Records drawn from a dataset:
○ ○ ○ ○

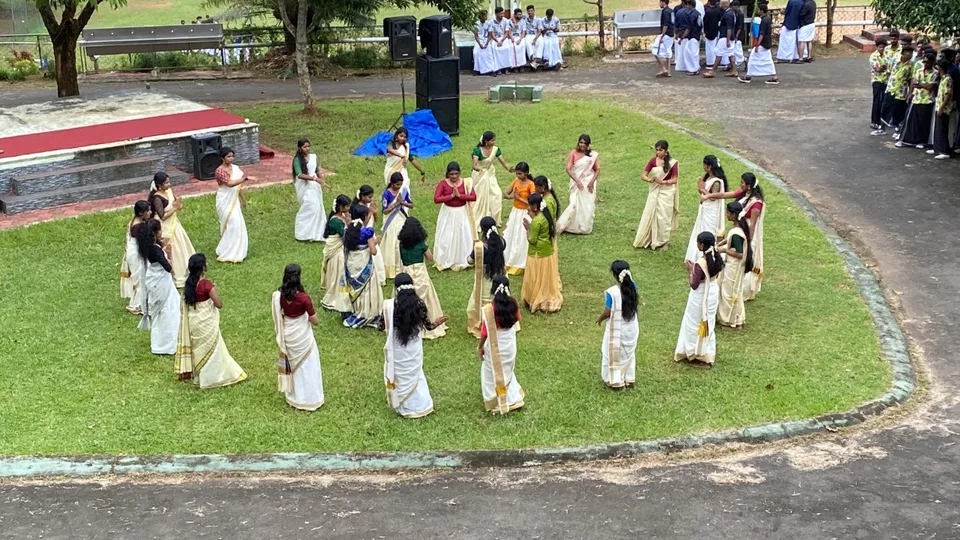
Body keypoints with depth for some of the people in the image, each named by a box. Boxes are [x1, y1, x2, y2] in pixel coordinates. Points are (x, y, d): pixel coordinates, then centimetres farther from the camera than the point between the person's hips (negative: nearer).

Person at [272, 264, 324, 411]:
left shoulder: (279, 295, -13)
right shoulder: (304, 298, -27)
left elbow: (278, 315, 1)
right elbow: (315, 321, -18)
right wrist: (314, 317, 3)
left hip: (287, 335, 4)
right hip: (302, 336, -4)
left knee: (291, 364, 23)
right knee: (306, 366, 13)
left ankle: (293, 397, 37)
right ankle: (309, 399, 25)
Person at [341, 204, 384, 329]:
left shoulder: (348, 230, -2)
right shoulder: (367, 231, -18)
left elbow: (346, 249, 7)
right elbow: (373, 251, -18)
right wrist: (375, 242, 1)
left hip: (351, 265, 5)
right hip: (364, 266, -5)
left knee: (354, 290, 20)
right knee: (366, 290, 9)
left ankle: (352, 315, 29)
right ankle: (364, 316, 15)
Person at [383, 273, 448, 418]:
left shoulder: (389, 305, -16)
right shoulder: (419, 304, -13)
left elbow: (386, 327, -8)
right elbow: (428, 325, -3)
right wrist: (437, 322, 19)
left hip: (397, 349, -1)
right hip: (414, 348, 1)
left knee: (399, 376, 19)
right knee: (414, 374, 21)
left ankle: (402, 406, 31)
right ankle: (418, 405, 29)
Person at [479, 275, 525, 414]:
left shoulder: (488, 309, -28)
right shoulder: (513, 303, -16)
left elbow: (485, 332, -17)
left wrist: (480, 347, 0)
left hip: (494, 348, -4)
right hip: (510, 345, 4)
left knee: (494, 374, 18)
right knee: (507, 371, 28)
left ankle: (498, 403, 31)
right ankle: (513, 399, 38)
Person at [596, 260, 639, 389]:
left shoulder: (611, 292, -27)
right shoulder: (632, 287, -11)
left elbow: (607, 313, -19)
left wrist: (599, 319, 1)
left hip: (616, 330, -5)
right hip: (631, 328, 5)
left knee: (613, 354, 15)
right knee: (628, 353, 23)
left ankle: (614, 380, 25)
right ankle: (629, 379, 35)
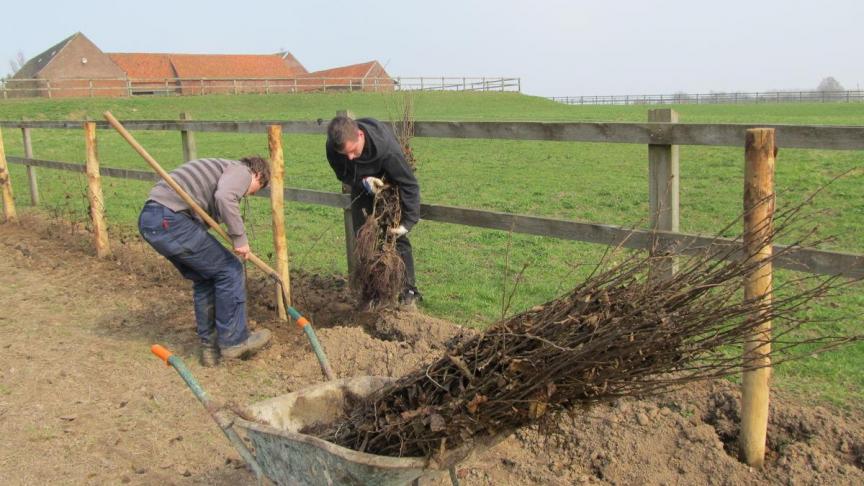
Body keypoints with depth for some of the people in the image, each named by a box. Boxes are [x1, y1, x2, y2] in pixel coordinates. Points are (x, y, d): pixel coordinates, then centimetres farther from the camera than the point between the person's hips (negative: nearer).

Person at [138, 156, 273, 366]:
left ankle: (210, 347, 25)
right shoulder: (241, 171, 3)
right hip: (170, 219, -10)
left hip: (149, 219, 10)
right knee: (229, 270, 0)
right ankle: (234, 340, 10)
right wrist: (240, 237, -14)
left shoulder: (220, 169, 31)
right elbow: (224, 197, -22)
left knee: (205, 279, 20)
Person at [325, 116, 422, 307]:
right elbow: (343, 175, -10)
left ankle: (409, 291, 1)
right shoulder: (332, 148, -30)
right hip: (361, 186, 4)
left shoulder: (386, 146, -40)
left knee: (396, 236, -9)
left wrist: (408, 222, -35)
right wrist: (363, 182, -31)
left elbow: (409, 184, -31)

○ ○ ○ ○

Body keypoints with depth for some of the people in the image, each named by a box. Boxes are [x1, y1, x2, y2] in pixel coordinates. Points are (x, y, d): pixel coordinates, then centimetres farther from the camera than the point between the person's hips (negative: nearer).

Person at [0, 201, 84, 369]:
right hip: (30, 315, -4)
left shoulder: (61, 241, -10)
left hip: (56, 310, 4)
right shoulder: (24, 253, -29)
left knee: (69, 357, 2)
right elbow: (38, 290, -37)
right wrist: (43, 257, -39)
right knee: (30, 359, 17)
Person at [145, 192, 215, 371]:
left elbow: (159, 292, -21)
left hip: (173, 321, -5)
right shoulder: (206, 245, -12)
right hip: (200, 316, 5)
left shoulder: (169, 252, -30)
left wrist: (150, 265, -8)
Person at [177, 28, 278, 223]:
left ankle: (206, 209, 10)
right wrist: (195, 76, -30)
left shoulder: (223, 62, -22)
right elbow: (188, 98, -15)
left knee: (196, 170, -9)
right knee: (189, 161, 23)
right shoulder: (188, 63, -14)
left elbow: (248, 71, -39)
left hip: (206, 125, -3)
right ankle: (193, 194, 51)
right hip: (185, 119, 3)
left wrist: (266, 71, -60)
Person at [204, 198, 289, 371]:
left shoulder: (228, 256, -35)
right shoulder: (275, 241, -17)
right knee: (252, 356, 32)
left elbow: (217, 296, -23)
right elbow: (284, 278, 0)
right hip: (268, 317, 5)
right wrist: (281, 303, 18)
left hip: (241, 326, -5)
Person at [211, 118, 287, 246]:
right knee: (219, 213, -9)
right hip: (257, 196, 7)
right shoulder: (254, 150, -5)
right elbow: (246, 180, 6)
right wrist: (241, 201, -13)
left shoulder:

○ ○ ○ ○

▸ Directions
Please reproduce, exactly as they appear above, the lines from the line containing "left wrist: (480, 347, 0)" up to and including the line containing "right ankle: (629, 379, 35)".

▸ Answer area
left wrist: (480, 347, 0)
left hip: (494, 348, -4)
right hip: (510, 345, 4)
left knee: (494, 374, 18)
right knee: (507, 371, 28)
left ankle: (498, 403, 31)
right ankle: (513, 399, 38)
Person at [596, 260, 639, 389]:
left shoulder: (611, 292, -27)
right shoulder: (632, 287, -11)
left elbow: (607, 313, -19)
left wrist: (599, 319, 1)
left hip: (616, 330, -5)
right hip: (631, 328, 5)
left knee: (613, 354, 15)
right knee: (628, 353, 23)
left ankle: (614, 380, 25)
right ankle: (629, 379, 35)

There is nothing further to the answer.